Será possível antecipar provimento constitutivo? Para Cândido Dinamarco, como a lei não especifica o modo de conceder a antecipação da tutela, o juiz terá a seu dispor “um leque indefinido de possibilidades”, segundo as peculiaridades de cada caso concreto. (in A Reforma do CPC, 3ª ed., Ed, Malheiros, nº 105).[17] No magistério de Nelson Nery Jr. (in Aspectos Polêmicos da Antecipação da Tutela), em todas as ações de conhecimento terá cabimento, em tese, a antecipação da tutela. … Na ação constitutiva, o bem da vida nela pleiteado pode ser objeto de adiantamento, e assim também “os efeitos que eventualmente decorram da sentença constitutiva”.[18] Não pensa diferente Athos Gusmão Carneiro quando conclui que “nas ações constitutivas, o elemento nuclear do pedido poderá ser adiantado se compatível com a provisoriedade ínsita na antecipação da tutela.”[19] De cujas lições doutrinárias é fácil concluir que nada impede a antecipação da tutela – via liminar em mandado de segurança – da nomeação provisória do autor do pedido.
CONCLUSÕES:
a) o acesso aos tribunais deve ser interpretado no seu sentido material, ou seja, de que a parte não tem direito apenas à ação, mas também a jurisdição, no sentido de obter em concreto aquele direito que lhe foi reconhecido pelo Poder Judiciário. O Poder Judiciário não pode ser um poder só de palavras, mas de realização.

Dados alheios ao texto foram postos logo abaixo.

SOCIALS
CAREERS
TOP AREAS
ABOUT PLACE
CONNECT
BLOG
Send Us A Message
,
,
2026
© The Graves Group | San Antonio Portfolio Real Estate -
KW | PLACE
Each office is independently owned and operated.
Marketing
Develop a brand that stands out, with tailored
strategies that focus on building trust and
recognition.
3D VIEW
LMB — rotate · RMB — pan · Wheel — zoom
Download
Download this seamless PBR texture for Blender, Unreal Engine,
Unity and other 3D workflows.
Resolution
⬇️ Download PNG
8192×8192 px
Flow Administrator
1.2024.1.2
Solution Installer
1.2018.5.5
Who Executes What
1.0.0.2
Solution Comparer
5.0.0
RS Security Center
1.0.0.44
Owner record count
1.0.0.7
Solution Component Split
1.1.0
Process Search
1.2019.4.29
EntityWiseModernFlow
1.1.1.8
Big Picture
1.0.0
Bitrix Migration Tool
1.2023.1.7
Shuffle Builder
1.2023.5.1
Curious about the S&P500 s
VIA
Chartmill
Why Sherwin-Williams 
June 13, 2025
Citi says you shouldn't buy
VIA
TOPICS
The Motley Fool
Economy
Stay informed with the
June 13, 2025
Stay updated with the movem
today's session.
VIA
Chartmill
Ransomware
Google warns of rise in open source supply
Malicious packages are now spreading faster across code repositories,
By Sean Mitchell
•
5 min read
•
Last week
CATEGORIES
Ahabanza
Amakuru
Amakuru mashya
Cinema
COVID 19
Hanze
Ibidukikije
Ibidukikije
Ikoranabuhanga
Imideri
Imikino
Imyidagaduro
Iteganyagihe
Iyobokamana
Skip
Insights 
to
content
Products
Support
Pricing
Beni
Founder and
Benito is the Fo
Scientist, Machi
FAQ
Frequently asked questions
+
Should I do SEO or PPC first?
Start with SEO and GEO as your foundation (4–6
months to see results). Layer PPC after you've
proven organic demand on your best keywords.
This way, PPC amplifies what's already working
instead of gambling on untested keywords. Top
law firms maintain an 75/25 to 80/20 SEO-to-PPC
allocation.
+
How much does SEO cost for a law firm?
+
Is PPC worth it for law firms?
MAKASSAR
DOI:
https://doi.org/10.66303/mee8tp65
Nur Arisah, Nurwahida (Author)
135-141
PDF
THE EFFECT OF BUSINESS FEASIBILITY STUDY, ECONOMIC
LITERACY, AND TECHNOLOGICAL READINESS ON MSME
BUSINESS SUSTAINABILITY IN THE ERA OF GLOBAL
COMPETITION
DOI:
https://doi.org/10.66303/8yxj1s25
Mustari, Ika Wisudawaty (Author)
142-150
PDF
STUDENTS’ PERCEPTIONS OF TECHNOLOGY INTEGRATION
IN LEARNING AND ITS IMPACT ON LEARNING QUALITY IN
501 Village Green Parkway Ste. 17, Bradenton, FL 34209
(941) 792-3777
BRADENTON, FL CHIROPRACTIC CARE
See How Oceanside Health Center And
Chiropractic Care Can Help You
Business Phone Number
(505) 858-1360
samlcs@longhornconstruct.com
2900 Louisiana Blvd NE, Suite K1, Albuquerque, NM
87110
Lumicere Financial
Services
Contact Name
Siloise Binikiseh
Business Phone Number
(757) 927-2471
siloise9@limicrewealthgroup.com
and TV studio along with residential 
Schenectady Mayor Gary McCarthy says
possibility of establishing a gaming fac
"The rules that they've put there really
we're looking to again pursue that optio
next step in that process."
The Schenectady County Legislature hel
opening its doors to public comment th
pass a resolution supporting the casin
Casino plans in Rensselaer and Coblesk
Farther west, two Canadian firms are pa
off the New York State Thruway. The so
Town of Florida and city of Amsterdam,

b) dentre as várias alternativas para a efetividade das decisões judiciais há a do art. 641 do CPC. que trata do suprimento da vontade do sujeito passivo da obrigação de fazer, por uma decisão judicial;
c) a hipótese do art. 641 do CPC, é genérica – uma cláusula aberta – e, conseqüentemente, não se limita a relações contratuais ou aos casos específicos previstos em lei;
d) o suprimento do ato administrativo por uma decisão judicial, quando o comportamento do administrador público é ilegal ou abusivo, está no âmbito da competência constitucional do Poder Judiciário;
e) as hipóteses de sanção previstas no § 5º do art. 461 para a efetividade da decisão judiciais são exemplificativas, podendo nelas ser incluída a do art. 641 do CPC.
f) o suprimento do ato de vontade do administrador público, pela decisão judicial, não precisa fazer parte do pedido inicial, pode decorrer de um novo provimento de carga constitutiva;
g) uma ação mandamental comporta execução de natureza constitutiva;
h) a alternativa do suprimento da declaração de vontade prevista no art. 641 do CPC em relação a outras alternativas como intervenção, prisão ou multa, atende melhor ao princípio processual da menor onerosidade;
i) a nomeação provisória de funcionário público através de sentença substitutiva não é vedada pelo art. 5º da Lei 4.348 ou pela Lei 9.494, porque estas, por serem normas de exceção, devem ser interpretadas restritivamente;
j) a limitação da liminar em mandado de segurança inserida no art. 7º, II da Lei 1.533, não foi recepcionada pelo art. 5º, XXXV da Constituição Federal, portanto, por força do poder geral da cautela do juiz, conferido pela nossa Carta da República, o juiz pode, em liminar de mandado de segurança, ordenar comportamento positivo da autoridade administrativa, ou seja, obrigação de fazer.
k) é cabível antecipação de tutela de provimento constitutivo, desde que compatível com a provisoriedade.